Exercices proposés -
a: Dans la lettre ci-dessous, à quel moment la personne qui écrit compte-t-elle faire son voyage ?
b: Convertis en liste JSON de chaînes les lignes des entrées, depuis la ligne contenant « family: Nyssaceae » jusqu'à la fin des entrées, incluses. Mets une chaîne par ligne et laisse de côté les lignes vides.

Texte présenté -

——————————

Paris le 24 Messidor an IV

Maman,

Si j'osais user de représailles ! oh non je craindrais le qu'en-dira-t-on ? Il faut pourtant vous le mander ; sera-ce assez de vous dire que nous nous ennuyons bien fort de ne pas recevoir de vos nouvelles ; vous ne sentirez pas le quart de ce que nous éprouvons. vous nous aviez cependant promis que si nous étions bien obéissants vous nous écririez au moins à l'un de nous, toutes les décades. qu'est-ce qui a rompu le marché ? Ne répondez pas à cette question-là ; je suis déjà fâché de vous l'avoir faite.

mais ne voilà t'il pas que j'ai pris une grande feuille de papier et que je me trouve n'avoir rien à vous dire. Ah qu'il vaut bien mieux se parler de près que de loin. Ne croyez-vous pas comme moi que l'amitié a beaucoup plus de plaisir à communiquer de la première manière que de la seconde. Sous peu, j'espère jouir de tous les charmes qu'elle peut offrir. Je compte toujours faire ce voyage au commencement de Thermidor.

Le temps est ici des plus mauvais ; il n'a fait que Pleuvoir et venter depuis 15 jours. Il y a des années qu'on n'a vu, à pareille époque, la moisson aussi peu avancée. Car, quoique nous ayons quelques degrés de plus qu'à Amiens, la vigne est à peine nouée. Le vin a augmenté, cela va sans dire, cela nous est égal, nous n'avons pas beaucoup d'occasions d'en acheter.

Les Finances Républicaines vont à peu près comme le temps. La grande Résolution, suite du long comité secret du conseil des 500, au lieu de Remonter le crédit des mandats, l'a fait tomber davantage.

Ils se sont livrés hier sur place à 6 livres 10 sous le %. Cependant nous ne recevons que des mandats dont on ne veut qu'à raison de 30 capitaux pour un en assignats. Et quand vous voulez acheter une livre de cerises on la vend deux sols et demi ou 100 livres. Jugez comme nous pouvons faire les beaux garçons ! Nous sommes donc obligés de vendre directement notre Papier pour du numéraire, c'est ce que nous avons fait deux fois ; la 1ère à raison de 9ll et la seconde de 7ll 10 sols pour %. Auguste[1] a part à l'indemnité accordée par la loi, mais pour moi cette loi ne me regarde pas parce que je reçois l'étape[2]. Je n'ai donc que mes 166ll par mois.

Je suis absolument sans bas ; tous les miens sont presque sans Pieds. J'en aurais grand Besoin ainsi qu'Auguste, de quelques paires de neufs. Si vous pouviez nous en tricoter prenez le soin de ne pas faire aussi large le bas de la jambe. Presque tous mes bas font à cet endroit-là une très laide grimace et on dit que c'est laid.

——————————

Support de travail -
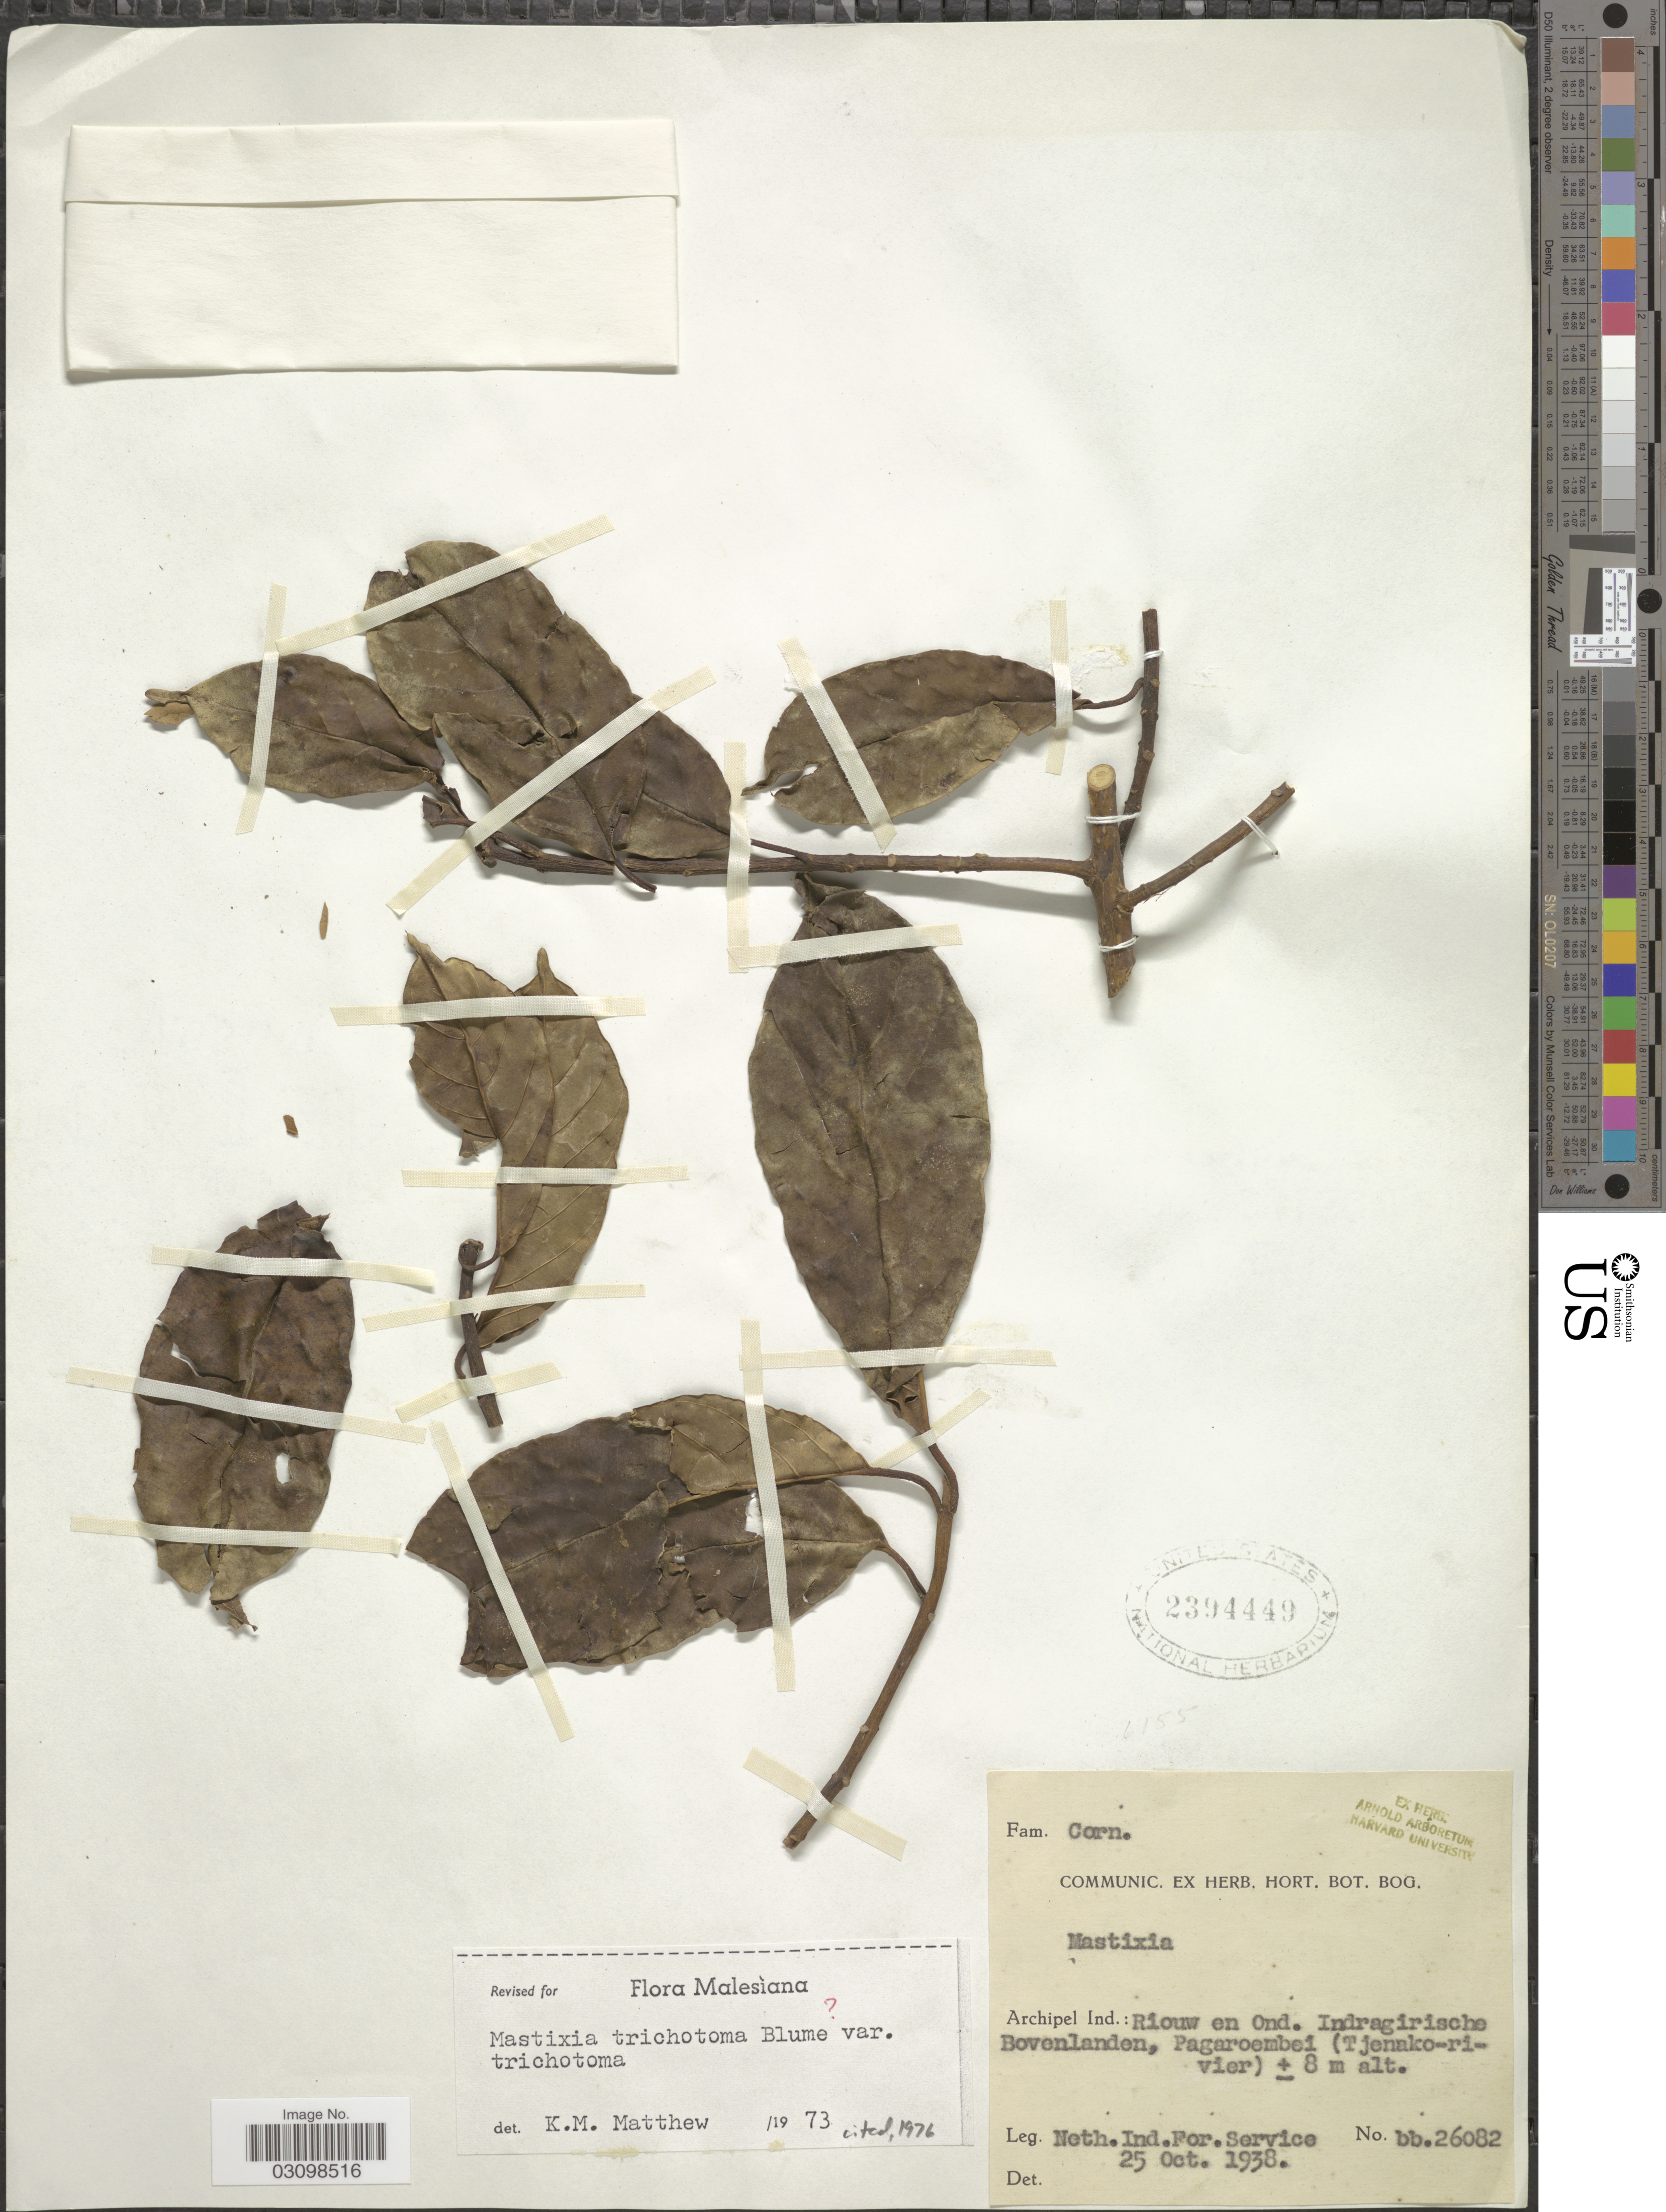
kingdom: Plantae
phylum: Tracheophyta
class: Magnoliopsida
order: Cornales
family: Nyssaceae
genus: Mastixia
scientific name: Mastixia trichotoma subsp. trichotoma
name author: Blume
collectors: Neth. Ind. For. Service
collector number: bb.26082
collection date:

——————————

Corrigé des exercices -
a: Au commencement de Thermidor.

b:
[
  "family: Nyssaceae",
  "genus: Mastixia",
  "scientific name: Mastixia trichotoma subsp. trichotoma",
  "name author: Blume",
  "collectors: Neth. Ind. For. Service",
  "collector number: bb.26082",
  "collection date:"
]